Work item
Your answer should consist of the lines in the data below that contain "фейерверка".

Information provided
◆ ◆ ◆ ◆ ◆ ◆ ◆

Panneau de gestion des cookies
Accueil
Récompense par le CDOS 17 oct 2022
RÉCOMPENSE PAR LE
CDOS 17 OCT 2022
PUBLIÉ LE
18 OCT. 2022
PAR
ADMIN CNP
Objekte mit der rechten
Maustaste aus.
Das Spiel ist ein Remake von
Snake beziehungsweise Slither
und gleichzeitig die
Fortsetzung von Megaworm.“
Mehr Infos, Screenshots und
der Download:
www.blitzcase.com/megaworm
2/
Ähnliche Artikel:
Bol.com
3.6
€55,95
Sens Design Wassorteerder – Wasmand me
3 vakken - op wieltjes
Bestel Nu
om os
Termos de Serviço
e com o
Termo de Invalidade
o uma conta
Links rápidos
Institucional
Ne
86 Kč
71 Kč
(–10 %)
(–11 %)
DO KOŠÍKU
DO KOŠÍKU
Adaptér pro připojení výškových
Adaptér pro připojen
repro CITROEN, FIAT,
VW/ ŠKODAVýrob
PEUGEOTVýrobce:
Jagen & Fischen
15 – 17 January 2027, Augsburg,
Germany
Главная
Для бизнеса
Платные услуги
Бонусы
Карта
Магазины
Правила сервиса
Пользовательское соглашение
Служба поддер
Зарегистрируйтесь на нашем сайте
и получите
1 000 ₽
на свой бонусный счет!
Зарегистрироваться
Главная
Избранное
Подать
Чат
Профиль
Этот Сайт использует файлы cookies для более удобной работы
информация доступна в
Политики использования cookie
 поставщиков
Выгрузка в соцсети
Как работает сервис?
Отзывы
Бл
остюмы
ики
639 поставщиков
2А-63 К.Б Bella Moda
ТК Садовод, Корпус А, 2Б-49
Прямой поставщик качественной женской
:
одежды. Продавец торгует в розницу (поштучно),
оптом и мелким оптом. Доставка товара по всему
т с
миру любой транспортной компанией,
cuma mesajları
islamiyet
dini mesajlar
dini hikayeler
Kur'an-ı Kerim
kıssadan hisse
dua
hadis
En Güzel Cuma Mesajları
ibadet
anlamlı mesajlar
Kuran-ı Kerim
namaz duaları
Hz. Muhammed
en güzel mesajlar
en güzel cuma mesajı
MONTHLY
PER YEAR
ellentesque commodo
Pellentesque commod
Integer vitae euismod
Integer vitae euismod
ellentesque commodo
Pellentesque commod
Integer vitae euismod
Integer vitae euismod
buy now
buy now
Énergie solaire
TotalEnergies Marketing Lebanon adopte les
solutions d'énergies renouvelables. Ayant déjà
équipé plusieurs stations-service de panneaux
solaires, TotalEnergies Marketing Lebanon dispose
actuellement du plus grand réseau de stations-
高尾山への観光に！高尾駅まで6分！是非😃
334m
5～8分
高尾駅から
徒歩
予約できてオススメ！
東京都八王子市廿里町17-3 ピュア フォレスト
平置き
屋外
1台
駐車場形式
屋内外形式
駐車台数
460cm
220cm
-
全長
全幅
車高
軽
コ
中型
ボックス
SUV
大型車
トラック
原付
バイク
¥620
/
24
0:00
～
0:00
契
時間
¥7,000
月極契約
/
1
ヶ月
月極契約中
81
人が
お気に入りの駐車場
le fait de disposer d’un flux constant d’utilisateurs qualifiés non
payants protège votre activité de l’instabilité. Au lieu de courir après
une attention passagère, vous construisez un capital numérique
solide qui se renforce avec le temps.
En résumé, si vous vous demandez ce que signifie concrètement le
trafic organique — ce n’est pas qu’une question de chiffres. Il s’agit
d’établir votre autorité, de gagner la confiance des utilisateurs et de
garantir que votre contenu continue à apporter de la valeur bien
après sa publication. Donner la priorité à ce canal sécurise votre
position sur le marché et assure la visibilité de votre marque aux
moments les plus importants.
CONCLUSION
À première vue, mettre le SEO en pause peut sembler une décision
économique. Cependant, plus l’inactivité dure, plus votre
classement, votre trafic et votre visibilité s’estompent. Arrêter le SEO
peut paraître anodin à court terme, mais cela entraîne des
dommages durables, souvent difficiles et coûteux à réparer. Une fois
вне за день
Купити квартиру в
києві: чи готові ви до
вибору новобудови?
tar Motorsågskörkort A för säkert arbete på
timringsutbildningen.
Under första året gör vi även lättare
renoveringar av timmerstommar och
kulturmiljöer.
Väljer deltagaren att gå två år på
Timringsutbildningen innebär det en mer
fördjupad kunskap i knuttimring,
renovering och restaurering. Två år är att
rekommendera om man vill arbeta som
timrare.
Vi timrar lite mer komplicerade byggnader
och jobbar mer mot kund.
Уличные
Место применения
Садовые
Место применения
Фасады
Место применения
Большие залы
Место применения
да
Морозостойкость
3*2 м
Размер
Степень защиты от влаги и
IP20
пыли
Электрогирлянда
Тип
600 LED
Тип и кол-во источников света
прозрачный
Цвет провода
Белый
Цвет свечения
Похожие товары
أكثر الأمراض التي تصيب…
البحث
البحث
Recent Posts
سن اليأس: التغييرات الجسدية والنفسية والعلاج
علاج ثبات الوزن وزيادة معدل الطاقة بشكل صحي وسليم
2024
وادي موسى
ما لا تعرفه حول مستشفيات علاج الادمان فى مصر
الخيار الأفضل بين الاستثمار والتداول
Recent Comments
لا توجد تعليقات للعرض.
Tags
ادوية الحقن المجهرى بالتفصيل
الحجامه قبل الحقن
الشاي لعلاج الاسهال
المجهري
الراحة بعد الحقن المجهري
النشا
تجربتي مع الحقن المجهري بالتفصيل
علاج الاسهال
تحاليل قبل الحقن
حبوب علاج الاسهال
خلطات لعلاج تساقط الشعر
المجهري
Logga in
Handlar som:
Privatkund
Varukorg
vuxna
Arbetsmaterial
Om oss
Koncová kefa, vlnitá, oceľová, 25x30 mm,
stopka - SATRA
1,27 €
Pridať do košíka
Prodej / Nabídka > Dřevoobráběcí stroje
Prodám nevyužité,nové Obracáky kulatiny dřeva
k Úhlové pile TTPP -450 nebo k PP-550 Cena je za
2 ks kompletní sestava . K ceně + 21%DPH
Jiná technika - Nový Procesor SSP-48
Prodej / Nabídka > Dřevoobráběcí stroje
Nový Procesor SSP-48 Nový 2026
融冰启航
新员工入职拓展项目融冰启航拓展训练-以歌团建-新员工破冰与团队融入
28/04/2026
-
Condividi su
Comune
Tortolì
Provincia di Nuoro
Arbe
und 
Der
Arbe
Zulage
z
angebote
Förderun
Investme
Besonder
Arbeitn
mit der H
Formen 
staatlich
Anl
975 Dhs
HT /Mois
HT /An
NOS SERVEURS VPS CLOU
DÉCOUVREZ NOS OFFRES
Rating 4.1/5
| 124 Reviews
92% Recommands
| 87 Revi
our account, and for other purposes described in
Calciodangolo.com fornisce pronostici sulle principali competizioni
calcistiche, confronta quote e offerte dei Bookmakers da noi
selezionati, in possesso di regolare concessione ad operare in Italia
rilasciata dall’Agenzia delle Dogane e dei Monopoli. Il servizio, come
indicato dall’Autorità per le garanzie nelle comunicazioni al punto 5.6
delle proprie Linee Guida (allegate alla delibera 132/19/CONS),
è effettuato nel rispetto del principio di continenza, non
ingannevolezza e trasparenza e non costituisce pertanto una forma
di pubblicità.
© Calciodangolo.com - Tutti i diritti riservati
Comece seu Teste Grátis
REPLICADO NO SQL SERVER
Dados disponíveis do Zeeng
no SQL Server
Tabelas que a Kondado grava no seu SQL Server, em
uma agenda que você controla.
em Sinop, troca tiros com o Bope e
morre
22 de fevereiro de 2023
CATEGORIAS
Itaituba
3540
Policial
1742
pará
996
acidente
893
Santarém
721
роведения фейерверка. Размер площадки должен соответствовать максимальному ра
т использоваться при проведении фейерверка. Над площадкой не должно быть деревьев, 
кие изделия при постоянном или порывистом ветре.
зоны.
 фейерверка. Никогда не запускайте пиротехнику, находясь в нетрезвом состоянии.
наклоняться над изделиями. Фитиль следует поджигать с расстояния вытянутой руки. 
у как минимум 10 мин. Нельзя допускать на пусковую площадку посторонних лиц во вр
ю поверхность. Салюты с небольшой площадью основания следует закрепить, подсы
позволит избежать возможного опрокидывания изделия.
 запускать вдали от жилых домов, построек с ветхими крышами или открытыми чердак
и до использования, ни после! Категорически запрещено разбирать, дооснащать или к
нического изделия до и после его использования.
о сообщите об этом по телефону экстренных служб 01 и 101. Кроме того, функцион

◆ ◆ ◆ ◆ ◆ ◆ ◆

Result for this exercise
роведения фейерверка. Размер площадки должен соответствовать максимальному ра
т использоваться при проведении фейерверка. Над площадкой не должно быть деревьев, 
 фейерверка. Никогда не запускайте пиротехнику, находясь в нетрезвом состоянии.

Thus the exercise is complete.